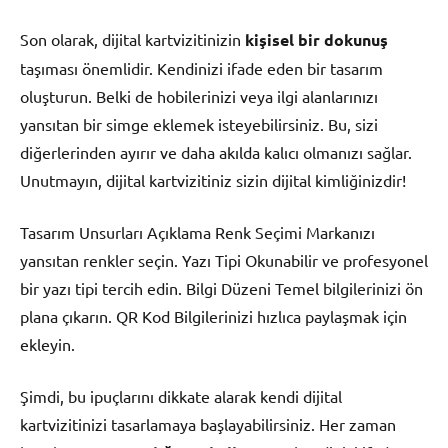
Son olarak, dijital kartvizitinizin
kişisel bir dokunuş
taşıması önemlidir. Kendinizi ifade eden bir tasarım
oluşturun. Belki de hobilerinizi veya ilgi alanlarınızı
yansıtan bir simge eklemek isteyebilirsiniz. Bu, sizi
diğerlerinden ayırır ve daha akılda kalıcı olmanızı sağlar.
Unutmayın, dijital kartvizitiniz sizin dijital kimliğinizdir!
Tasarım Unsurları Açıklama Renk Seçimi Markanızı
yansıtan renkler seçin. Yazı Tipi Okunabilir ve profesyonel
bir yazı tipi tercih edin. Bilgi Düzeni Temel bilgilerinizi ön
plana çıkarın. QR Kod Bilgilerinizi hızlıca paylaşmak için
ekleyin.
Şimdi, bu ipuçlarını dikkate alarak kendi dijital
kartvizitinizi tasarlamaya başlayabilirsiniz. Her zaman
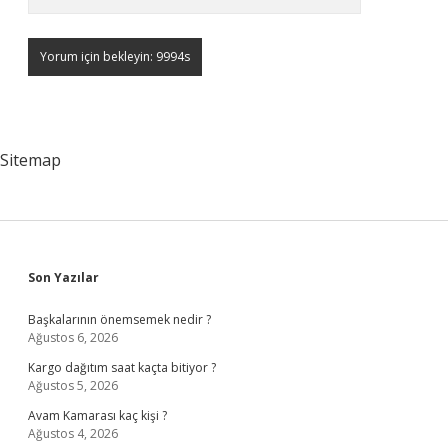
Sitemap
Sidebar
Son Yazılar
Başkalarının önemsemek nedir ?
Ağustos 6, 2026
Kargo dağıtım saat kaçta bitiyor ?
Ağustos 5, 2026
Avam Kamarası kaç kişi ?
Ağustos 4, 2026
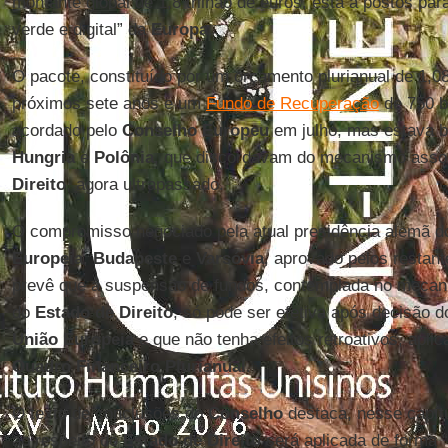
montante global de 1,8 trilhão de euros, está a postos par
verde e digital” da
Europa
.
O pacote, constituído por um orçamento plurianual de 1,08
próximos sete anos e um
Fundo de Recuperação
de 750 bi
acordado pelo
Conselho Europeu
em julho, mas estava b
Hungria
e
Polônia
, que discordavam do mecanismo asso
Direito
, agora ultrapassado.
O compromisso negociado pela atual presidência alemã 
Europeia
,
Budapeste
e
Varsóvia
, aprovado pelos restan
prevê que a suspensão de fundos, contemplada no mecan
do
Estado de Direito
, só pode ser efetiva após decisão 
União Europeia
e que não tenha efeitos retroativos, apli
Quadro Financeiro Plurianual
.
O texto de conclusões do
Conselho
destaca, nesse capítu
ao respeito do
Estado de Direito
será aplicada de forma “o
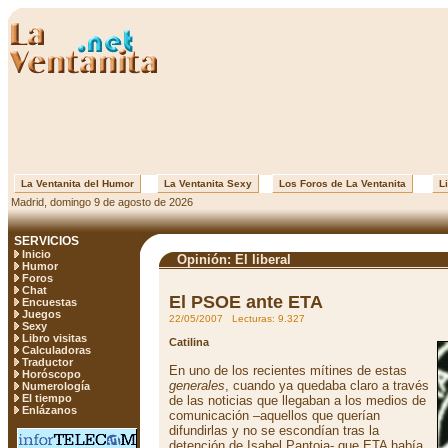
La Ventanita del Humor
La Ventanita Sexy
Los Foros de La Ventanita
Li
Madrid, domingo 9 de agosto de 2026
SERVICIOS
Inicio
Opinión: El liberal
Humor
Foros
Chat
El PSOE ante ETA
Encuestas
Juegos
22/05/2007 Lecturas: 9.327
Sexy
Libro visitas
Catilina
Calculadoras
Traductor
En uno de los recientes mítines de estas
Horóscopo
generales
, cuando ya quedaba claro a través
Numerología
El tiempo
de las noticias que llegaban a los medios de
Enlázanos
comunicación –aquellos que querían
difundirlas y no se escondían tras la
detención de Isabel Pantoja- que ETA había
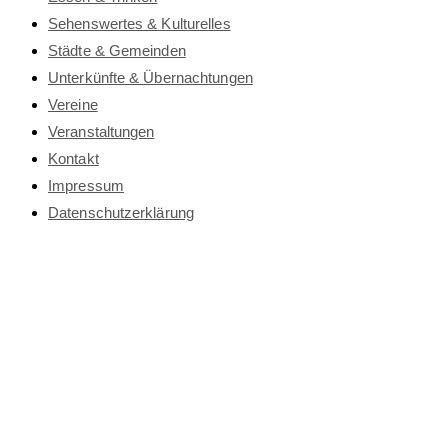
Sehenswertes & Kulturelles
Städte & Gemeinden
Unterkünfte & Übernachtungen
Vereine
Veranstaltungen
Kontakt
Impressum
Datenschutz­erklärung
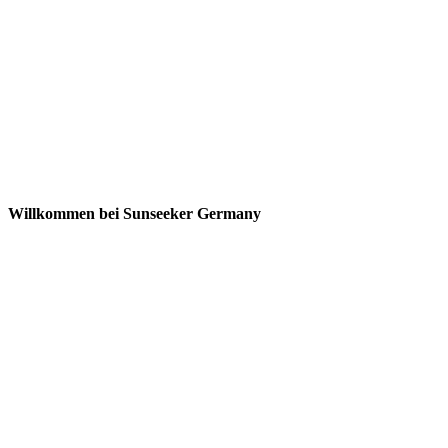
Willkommen bei Sunseeker Germany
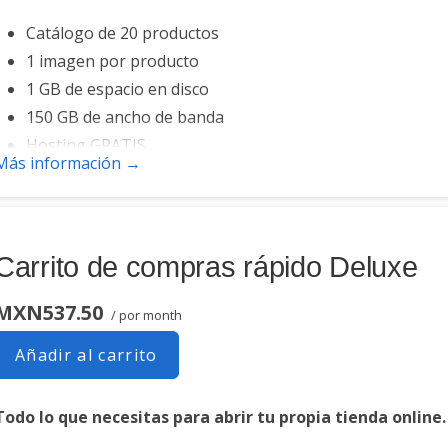
Catálogo de 20 productos
1 imagen por producto
1 GB de espacio en disco
150 GB de ancho de banda
Hosting GRATIS
Más información →
Carrito de compras rápido Deluxe
MXN537.50
/ por month
Añadir al carrito
Todo lo que necesitas para abrir tu propia tienda online.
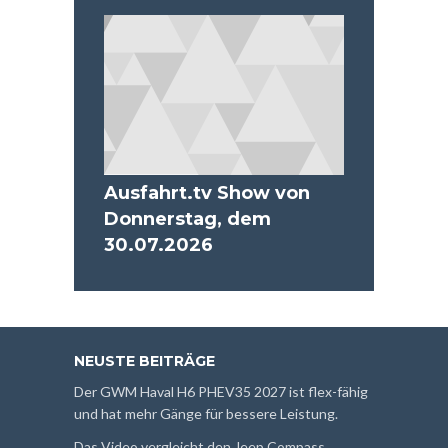
Ausfahrt.tv Show von
Donnerstag, dem
30.07.2026
NEUSTE BEITRÄGE
Der GWM Haval H6 PHEV35 2027 ist flex-fähig
und hat mehr Gänge für bessere Leistung.
Das Video vergleicht den Jeep Compass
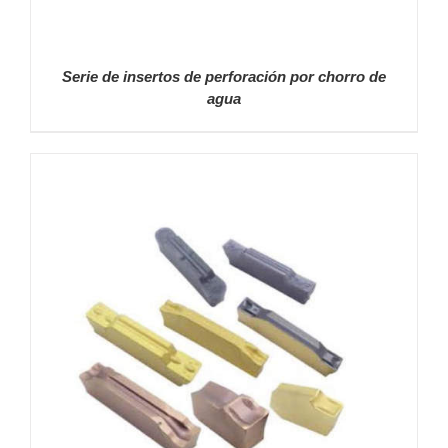
Serie de insertos de perforación por chorro de
agua
DETALLES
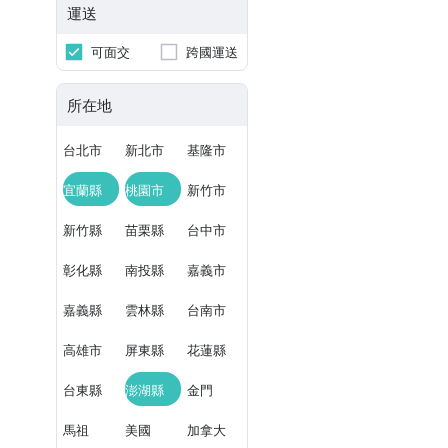
運送
可面交
跨國運送
所在地
台北市
新北市
基隆市
宜蘭縣
桃園市
新竹市
新竹縣
苗栗縣
台中市
彰化縣
南投縣
嘉義市
嘉義縣
雲林縣
台南市
高雄市
屏東縣
花蓮縣
台東縣
澎湖縣
金門
馬祖
美國
加拿大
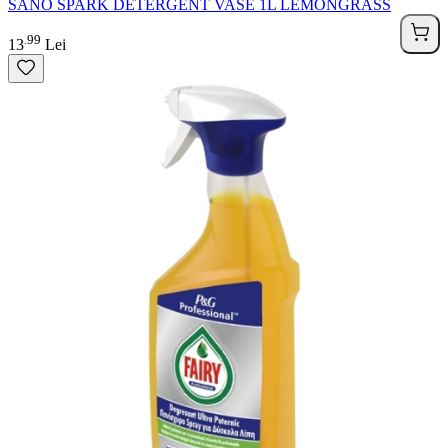
SANO SPARK DETERGENT VASE 1L LEMONGRASS
99
.
13
Lei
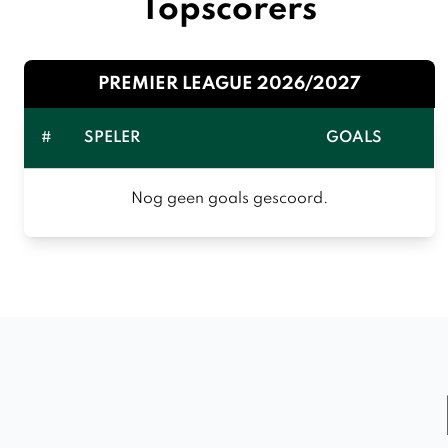
Topscorers
PREMIER LEAGUE 2026/2027
#
SPELER
GOALS
Nog geen goals gescoord.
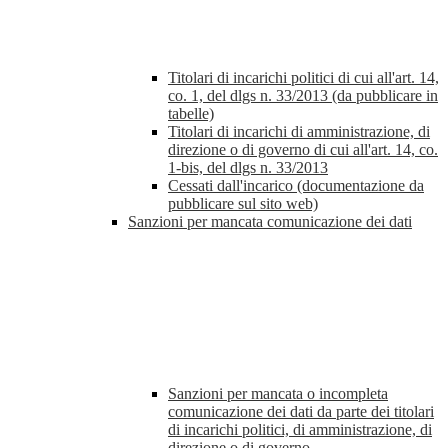
Titolari di incarichi politici di cui all'art. 14,
co. 1, del dlgs n. 33/2013 (da pubblicare in
tabelle)
Titolari di incarichi di amministrazione, di
direzione o di governo di cui all'art. 14, co.
1-bis, del dlgs n. 33/2013
Cessati dall'incarico (documentazione da
pubblicare sul sito web)
Sanzioni per mancata comunicazione dei dati
Sanzioni per mancata o incompleta
comunicazione dei dati da parte dei titolari
di incarichi politici, di amministrazione, di
direzione o di governo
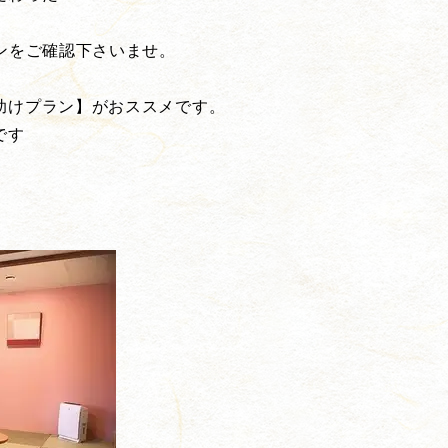
ンをご確認下さいませ。
助けプラン】がおススメです。
です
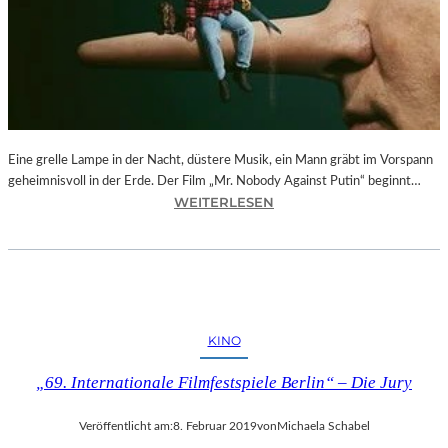
–
F
O
T
O
G
R
Eine grelle Lampe in der Nacht, düstere Musik, ein Mann gräbt im Vorspann
A
geheimnisvoll in der Erde. Der Film „Mr. Nobody Against Putin“ beginnt…
F
:
WEITERLESEN
I
D
E
O
N
K
V
.
O
F
N
E
O
KINO
S
L
T
I
„69. Internationale Filmfestspiele Berlin“ – Die Jury
M
V
Ü
E
Veröffentlicht am:
8. Februar 2019
von
Michaela Schabel
N
R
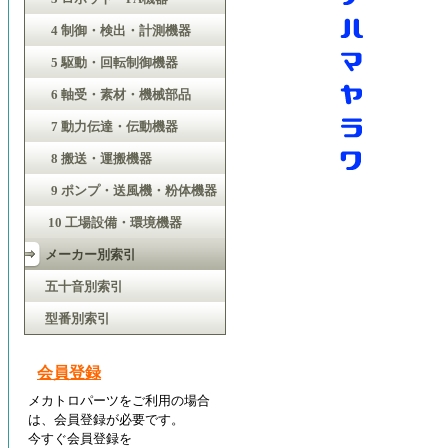
4 制御・検出・計測機器
5 駆動・回転制御機器
6 軸受・素材・機械部品
7 動力伝達・伝動機器
8 搬送・運搬機器
9 ポンプ・送風機・粉体機器
10 工場設備・環境機器
メーカー別索引
五十音別索引
型番別索引
会員登録
メカトロパーツをご利用の場合
は、会員登録が必要です。
今すぐ会員登録を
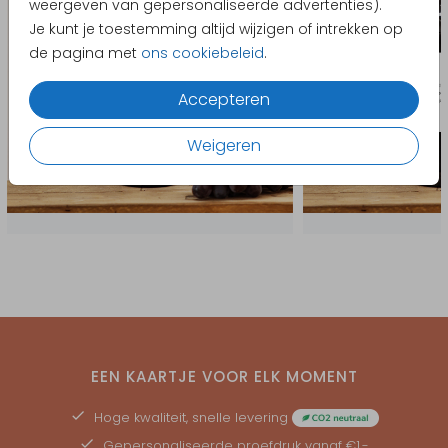
weergeven van gepersonaliseerde advertenties).
Je kunt je toestemming altijd wijzigen of intrekken op
de pagina met
ons cookiebeleid
.
Accepteren
Weigeren
EEN KAARTJE VOOR ELK MOMENT
Hoge kwaliteit, snelle levering
Gepersonaliseerde
proefdruk
vanaf €1,-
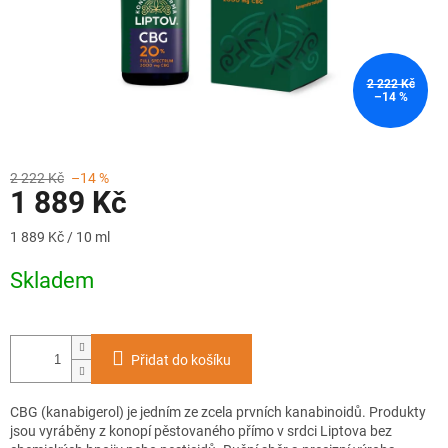
2 222 Kč
–14 %
2 222 Kč
–14 %
1 889 Kč
Měrná
1 889 Kč / 10 ml
cena:
Skladem
Přidat do košíku
CBG (kanabigerol) je jedním ze zcela prvních kanabinoidů. Produkty
jsou vyráběny z konopí pěstovaného přímo v srdci Liptova bez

What to work on: Edit the text read from every item above so that each occurrence of "Kč" becomes "CZK", with nothing else changed, and write the result without the pictures.

Problem solution:
Son olarak, dijital kartvizitinizin
kişisel bir dokunuş
taşıması önemlidir. Kendinizi ifade eden bir tasarım
oluşturun. Belki de hobilerinizi veya ilgi alanlarınızı
yansıtan bir simge eklemek isteyebilirsiniz. Bu, sizi
diğerlerinden ayırır ve daha akılda kalıcı olmanızı sağlar.
Unutmayın, dijital kartvizitiniz sizin dijital kimliğinizdir!
Tasarım Unsurları Açıklama Renk Seçimi Markanızı
yansıtan renkler seçin. Yazı Tipi Okunabilir ve profesyonel
bir yazı tipi tercih edin. Bilgi Düzeni Temel bilgilerinizi ön
plana çıkarın. QR Kod Bilgilerinizi hızlıca paylaşmak için
ekleyin.
Şimdi, bu ipuçlarını dikkate alarak kendi dijital
kartvizitinizi tasarlamaya başlayabilirsiniz. Her zaman
Sitemap
Sidebar
Son Yazılar
Başkalarının önemsemek nedir ?
Ağustos 6, 2026
Kargo dağıtım saat kaçta bitiyor ?
Ağustos 5, 2026
Avam Kamarası kaç kişi ?
Ağustos 4, 2026
montante global de 1,8 trilhão de euros, está a postos par
verde e digital” da
Europa
.
O pacote, constituído por um orçamento plurianual de 1,08
próximos sete anos e um
Fundo de Recuperação
de 750 bi
acordado pelo
Conselho Europeu
em julho, mas estava b
Hungria
e
Polônia
, que discordavam do mecanismo asso
Direito
, agora ultrapassado.
O compromisso negociado pela atual presidência alemã 
Europeia
,
Budapeste
e
Varsóvia
, aprovado pelos restan
prevê que a suspensão de fundos, contemplada no mecan
do
Estado de Direito
, só pode ser efetiva após decisão 
União Europeia
e que não tenha efeitos retroativos, apli
Quadro Financeiro Plurianual
.
O texto de conclusões do
Conselho
destaca, nesse capítu
ao respeito do
Estado de Direito
será aplicada de forma “o
La Ventanita del Humor
La Ventanita Sexy
Los Foros de La Ventanita
Li
Madrid, domingo 9 de agosto de 2026
SERVICIOS
Inicio
Opinión: El liberal
Humor
Foros
Chat
El PSOE ante ETA
Encuestas
Juegos
22/05/2007 Lecturas: 9.327
Sexy
Libro visitas
Catilina
Calculadoras
Traductor
En uno de los recientes mítines de estas
Horóscopo
generales
, cuando ya quedaba claro a través
Numerología
El tiempo
de las noticias que llegaban a los medios de
Enlázanos
comunicación –aquellos que querían
difundirlas y no se escondían tras la
detención de Isabel Pantoja- que ETA había
Sehenswertes & Kulturelles
Städte & Gemeinden
Unterkünfte & Übernachtungen
Vereine
Veranstaltungen
Kontakt
Impressum
Datenschutz­erklärung
Willkommen bei Sunseeker Germany
Catálogo de 20 productos
1 imagen por producto
1 GB de espacio en disco
150 GB de ancho de banda
Hosting GRATIS
Más información →
Carrito de compras rápido Deluxe
MXN537.50
/ por month
Añadir al carrito
Todo lo que necesitas para abrir tu propia tienda online.
Ausfahrt.tv Show von
Donnerstag, dem
30.07.2026
NEUSTE BEITRÄGE
Der GWM Haval H6 PHEV35 2027 ist flex-fähig
und hat mehr Gänge für bessere Leistung.
Das Video vergleicht den Jeep Compass
Serie de insertos de perforación por chorro de
agua
DETALLES
運送
可面交
跨國運送
所在地
台北市
新北市
基隆市
宜蘭縣
桃園市
新竹市
新竹縣
苗栗縣
台中市
彰化縣
南投縣
嘉義市
嘉義縣
雲林縣
台南市
高雄市
屏東縣
花蓮縣
台東縣
澎湖縣
金門
馬祖
美國
加拿大
SANO SPARK DETERGENT VASE 1L LEMONGRASS
99
.
13
Lei
Topscorers
PREMIER LEAGUE 2026/2027
#
SPELER
GOALS
Nog geen goals gescoord.
Titolari di incarichi politici di cui all'art. 14,
co. 1, del dlgs n. 33/2013 (da pubblicare in
tabelle)
Titolari di incarichi di amministrazione, di
direzione o di governo di cui all'art. 14, co.
1-bis, del dlgs n. 33/2013
Cessati dall'incarico (documentazione da
pubblicare sul sito web)
Sanzioni per mancata comunicazione dei dati
Sanzioni per mancata o incompleta
comunicazione dei dati da parte dei titolari
di incarichi politici, di amministrazione, di
direzione o di governo
ンをご確認下さいませ。
助けプラン】がおススメです。
です
–
F
O
T
O
G
R
Eine grelle Lampe in der Nacht, düstere Musik, ein Mann gräbt im Vorspann
A
geheimnisvoll in der Erde. Der Film „Mr. Nobody Against Putin“ beginnt…
F
:
WEITERLESEN
I
D
E
O
N
K
V
.
O
F
N
E
O
KINO
S
L
T
I
„69. Internationale Filmfestspiele Berlin“ – Die Jury
M
V
Ü
E
Veröffentlicht am:
8. Februar 2019
von
Michaela Schabel
N
R
4 制御・検出・計測機器
5 駆動・回転制御機器
6 軸受・素材・機械部品
7 動力伝達・伝動機器
8 搬送・運搬機器
9 ポンプ・送風機・粉体機器
10 工場設備・環境機器
メーカー別索引
五十音別索引
型番別索引
会員登録
メカトロパーツをご利用の場合
は、会員登録が必要です。
今すぐ会員登録を
weergeven van gepersonaliseerde advertenties).
Je kunt je toestemming altijd wijzigen of intrekken op
de pagina met
ons cookiebeleid
.
Accepteren
Weigeren
EEN KAARTJE VOOR ELK MOMENT
Hoge kwaliteit, snelle levering
Gepersonaliseerde
proefdruk
vanaf €1,-
2 222 CZK
–14 %
2 222 CZK
–14 %
1 889 CZK
Měrná
1 889 CZK / 10 ml
cena:
Skladem
Přidat do košíku
CBG (kanabigerol) je jedním ze zcela prvních kanabinoidů. Produkty
jsou vyráběny z konopí pěstovaného přímo v srdci Liptova bez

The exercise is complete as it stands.